Post: # 55065Unread post mama_lor
Mon Oct 04, 2021 4:12 am

How alkaline the soil is basically has no influence on the plant, but through just one factor: nutrient availability. And all of those are micronutrients, so as long as you make sure those are taken are of, there is no problem. Of course, foliar, as Shule said, is good, but alot of work, and imo it doesn't really work as well as advertised.

So first thing is to identify if you do have micronutrient problems. Zinc, Iron, Manganese, this is the deadly trio of alkalinity.
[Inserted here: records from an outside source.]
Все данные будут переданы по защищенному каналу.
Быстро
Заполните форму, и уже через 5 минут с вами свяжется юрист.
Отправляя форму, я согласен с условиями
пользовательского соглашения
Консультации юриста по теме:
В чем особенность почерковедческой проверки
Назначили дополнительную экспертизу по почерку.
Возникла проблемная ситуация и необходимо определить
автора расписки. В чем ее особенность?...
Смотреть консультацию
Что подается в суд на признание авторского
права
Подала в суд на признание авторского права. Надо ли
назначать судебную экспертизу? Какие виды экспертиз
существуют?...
I put Zinc first, because it is probably the one that would limit crop the most and also not so easy to fix.
Iron is easy to identify and also fix: just buy some eddha, apply from time to time with watering and that's it.
Zinc will limit you through the leaf size, huge factor, since big leaves mean lots of photosynthesis. Small leaves, some interveinal chlorosis, short internodes, these are the classic symptoms of zinc deficiency, and the effect will usually appear in waves, and then a recovery. For example, early season, lots of new small fruit, suddenly the Zinc requirements go up, the plant makes small leaves up top, cholorsis appears. When that first batch is now grown, not necessarily ripe yet, there will be a recovery, leaves are sizing up again, you can clearly see how the new leaves are bigger than the intermediate ones. This is classic zinc. Very very common, much more than people realize (in any soil).
Manganese is more tricky, if you have the other two you also can just assume you have this one as well.

But there is an easy cheating fix, as long as pH is not too extreme. Humic acids. Just make sure you have new organic matter added every autumn and mixed in to a depth of at least 10cm, in the form of manure, compost, etc, and the chelating effect of these will pretty much solve your problems and make these elements available to the plant. Also add some sulfur at that time every year, even if it's just the top layer of the soil with good pH, it should be enough to help the micronutrient requirements of the plant.